口々に紡がれる驚愕の色を含んだ言葉の数々。
誰もがこの状況を信じられず、それ以上に、この状況を作り出した男があの柳レイジだという事実を信じることが出来なかった。
しかし、そんな中
「ちょっと待ったぁ!」
この男だけは違ったようだ。
「てめぇ…俺のヒバリ…ちゃん、に何してくれてんだぁぁ!」
叫び、レイジの前に対峙するタツミ。まるでハンニバルのように炎を纏わせているかのような気迫に静かになる周囲。
「タツミさん?」
「……レイジよぉ」
話始めるタツミ。
「俺達…一緒に戦って馬鹿やって…そうやって今までうまくやってきたよな…?」
その「馬鹿」が先日の鑑賞会であった。
「俺はな…お前の事を仲間…友とも思っていた」
「………」
「だが、今は違う…。俺はなぁ…」
そこでタツミは、先程から両手で顔を覆ってうずくまっているヒバリを見、再びレイジ向かい言った。

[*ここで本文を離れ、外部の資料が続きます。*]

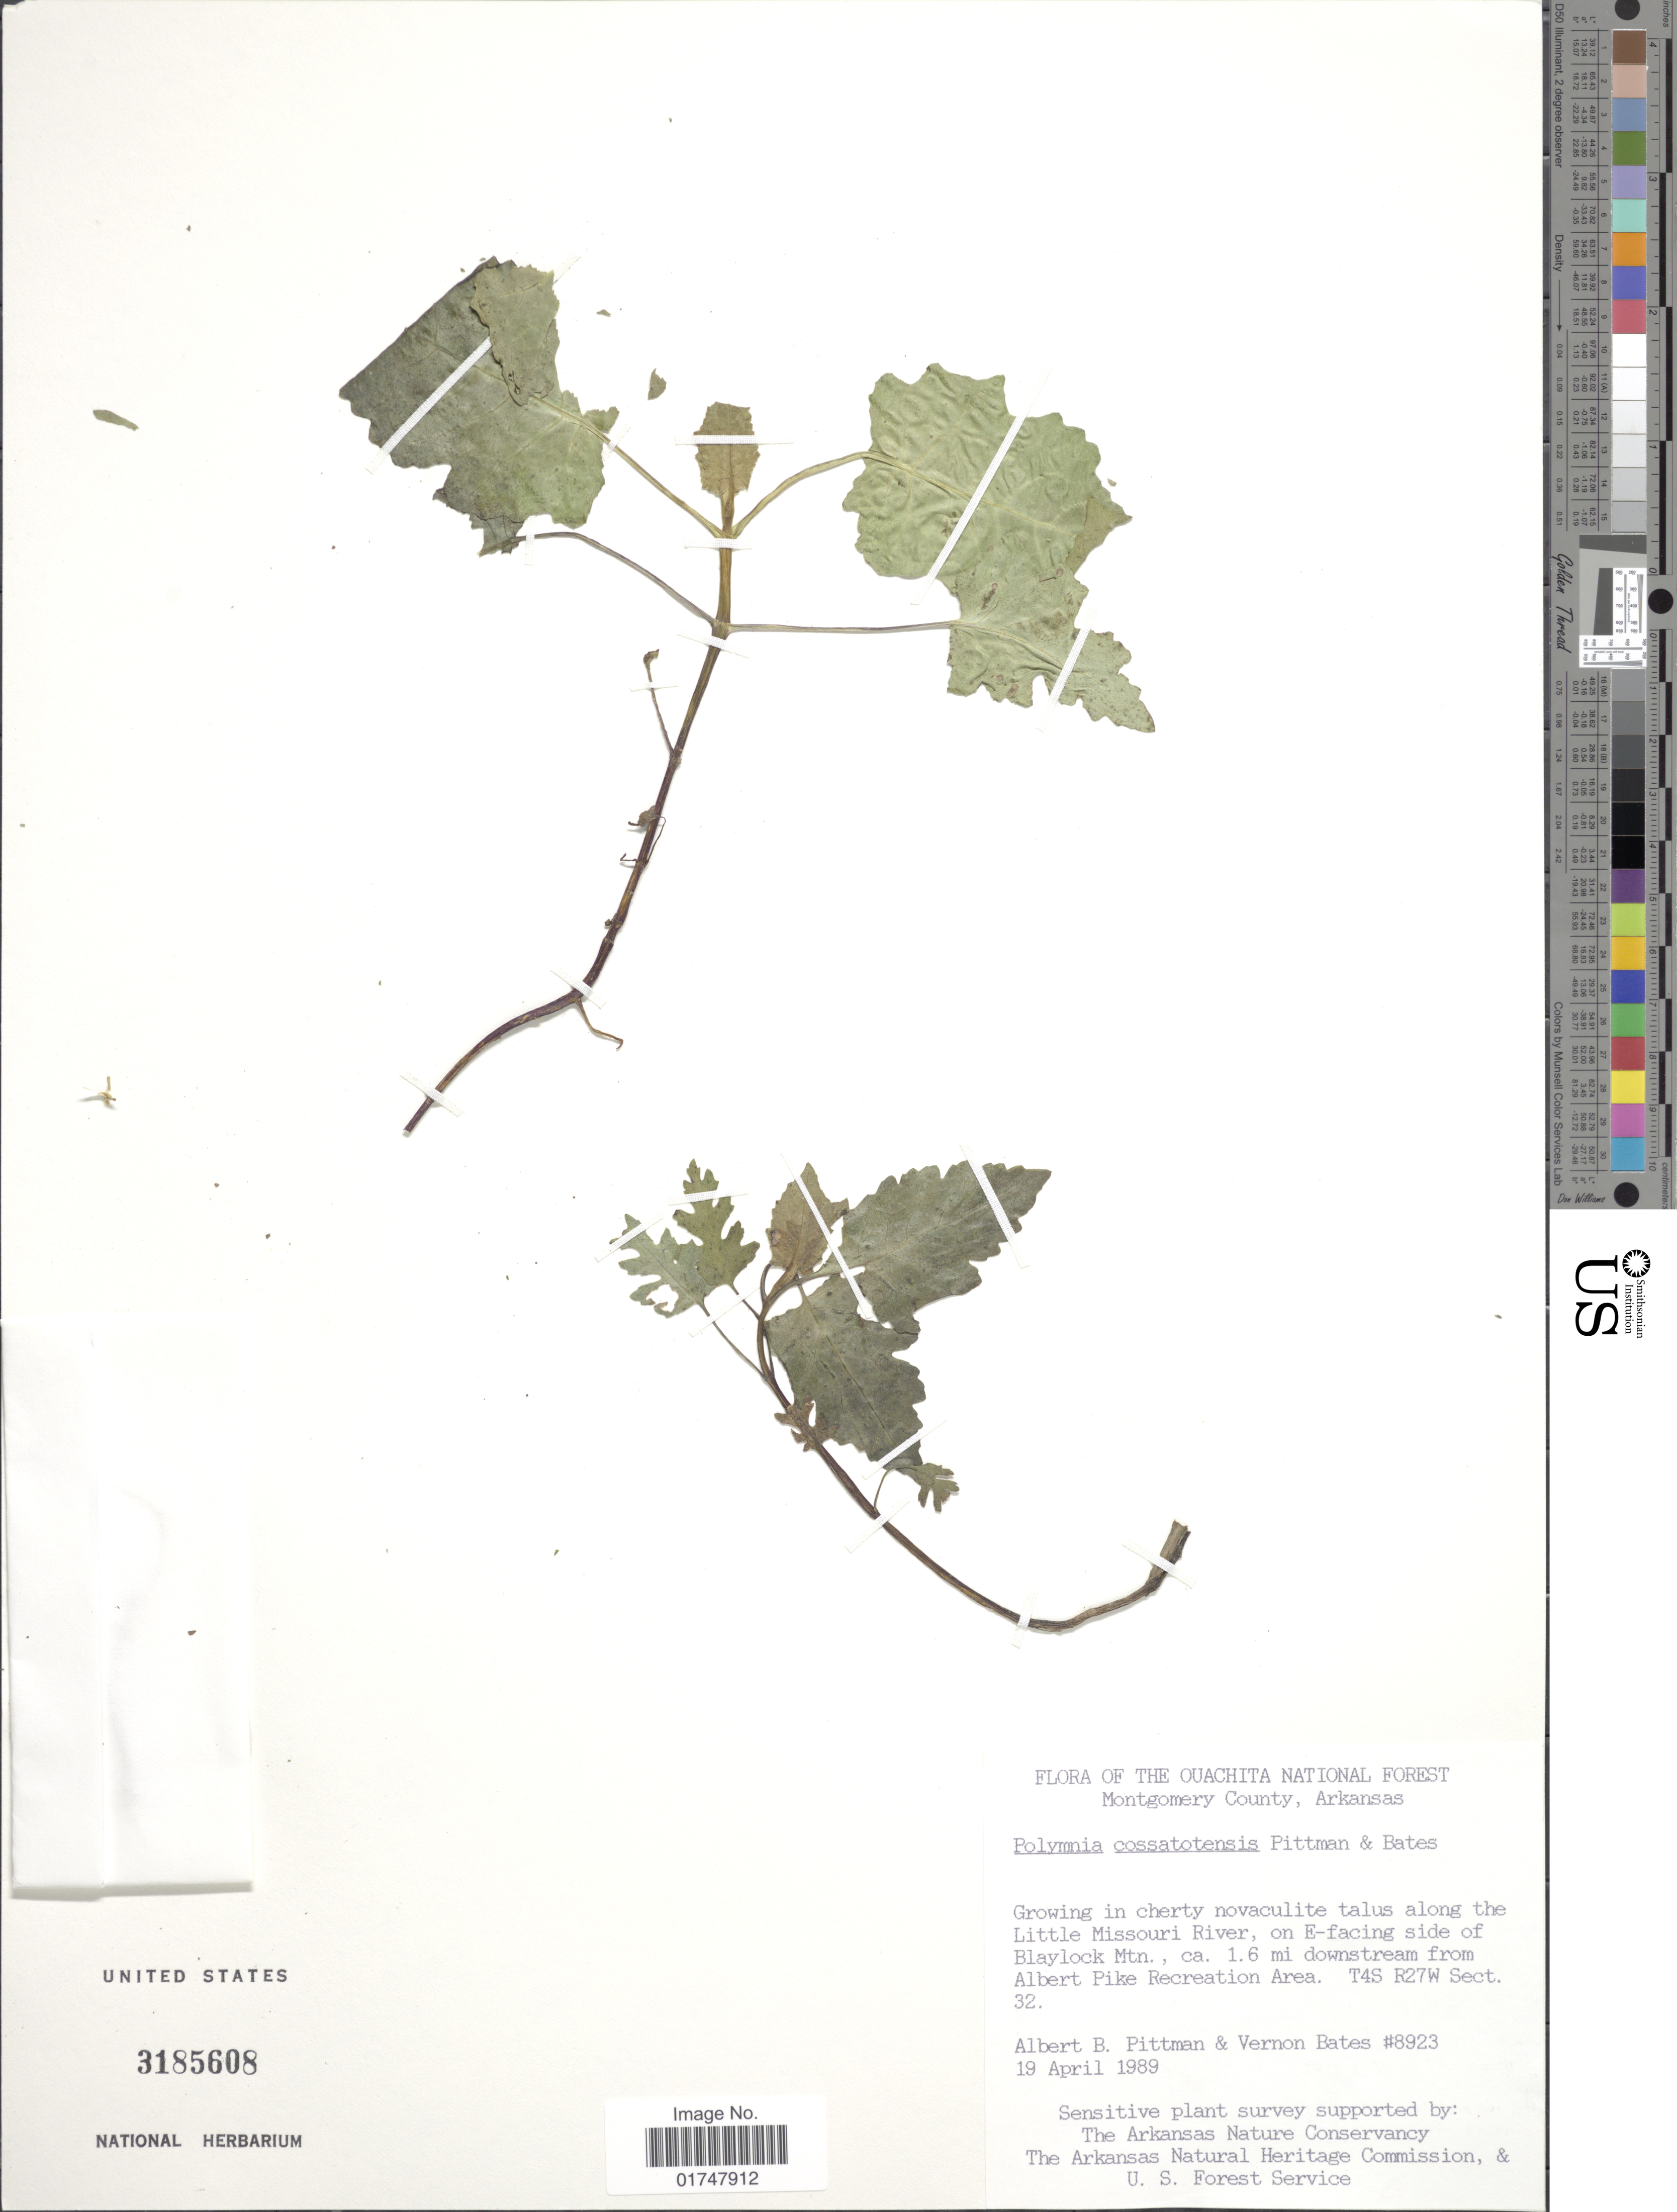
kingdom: Plantae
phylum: Tracheophyta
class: Magnoliopsida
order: Asterales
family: Asteraceae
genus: Polymnia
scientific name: Polymnia cossatotensis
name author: Pittman & V.M. Bates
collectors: A. B. Pittman & V. Bates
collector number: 8923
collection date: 1989-04-19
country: United States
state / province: Arkansas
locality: Montgomery County, along the Little Missouri River, on E-facing side of Blaylock Mtn., ca. 1.6 mi downstream from Albert Pike Recreation Area. T4S R27W Sect. 32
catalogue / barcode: US 3185608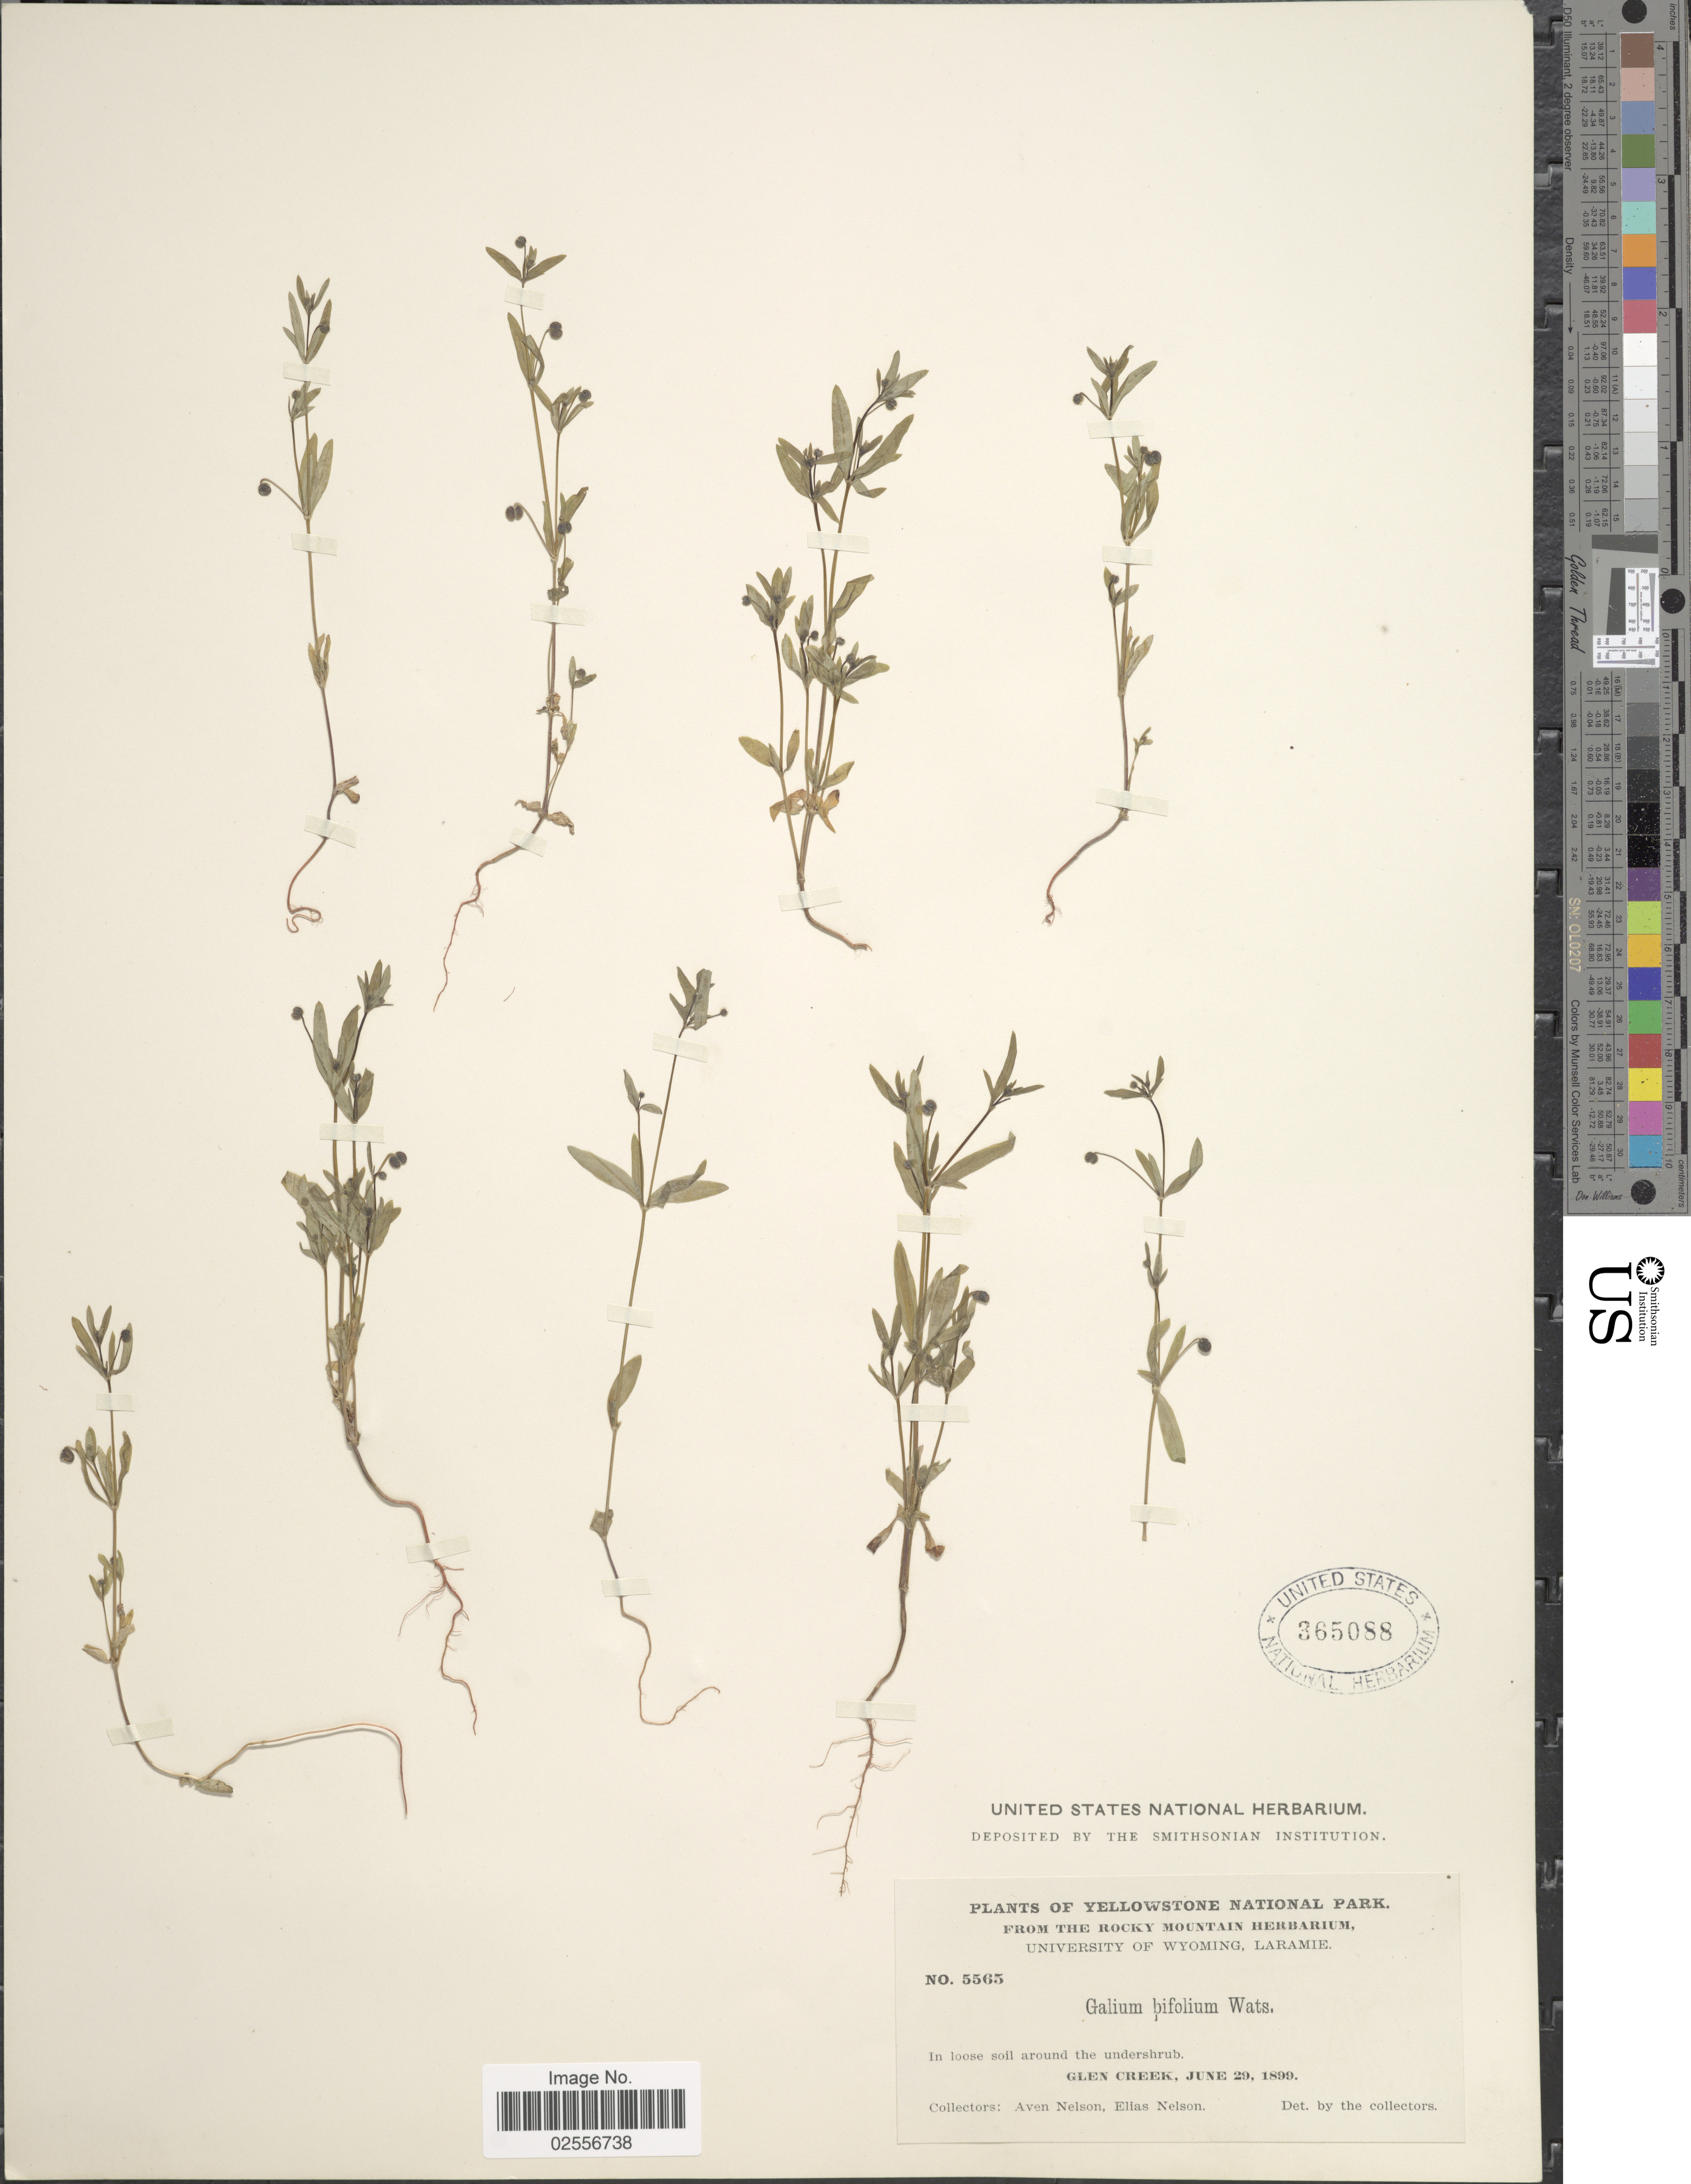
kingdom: Plantae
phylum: Tracheophyta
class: Magnoliopsida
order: Gentianales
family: Rubiaceae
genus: Galium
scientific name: Galium bifolium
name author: S. Watson in C. King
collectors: A. Nelson & E. Nelson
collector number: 5565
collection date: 1899-06-29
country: United States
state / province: Wyoming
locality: Yellowstone National Park. In loose soil around the undershrub. Glen Creek.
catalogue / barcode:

「ヒバリちゃんを泣かせる奴を…許すわ「泣いてませんっ!」けにはいか…って、あれ?」
実は顔が赤いのを隠していただけだったりするヒバリであった。
「えーと……。と、とにかく!今のお前は俺の敵だっ!覚悟ぉっ!」
そう言って、彼は己が敵と定めた相手に飛びかかっていった。



「どうしてそんなことになってしまったのだろうな…タツミよ」
ブレンダンはエントランスの床でorzになっているタツミに問いかける。
あの後、何の苦もなく返り討ちにあった挙げ句
「タツミさんに何と言われようとも、どんなことがあろうとも…。タツミさんは俺の大事な仲間で…友達ですよ」
などと言われ、力と器の大きさの差を見せつけられたタツミは抜け殻のようになっていた。
「…しかし、本当にどうしたものだろうか」
ブレンダンはエントランスを見渡す。
最初の四人を始めとし、現在エントランスには何人もの戦死者が出ており、惨々たる様相を呈していた。
全て、レイジ一人によるものである。
「どうやら今日の彼は普段とは大分様子が違うようだが…。まあ、そんな日もあるのだろうな。
しかし、任務に支障がでないか心配だ」
そんなことを言いながら、彼は一向に復活の兆しを見せない相方の対処を考えていた。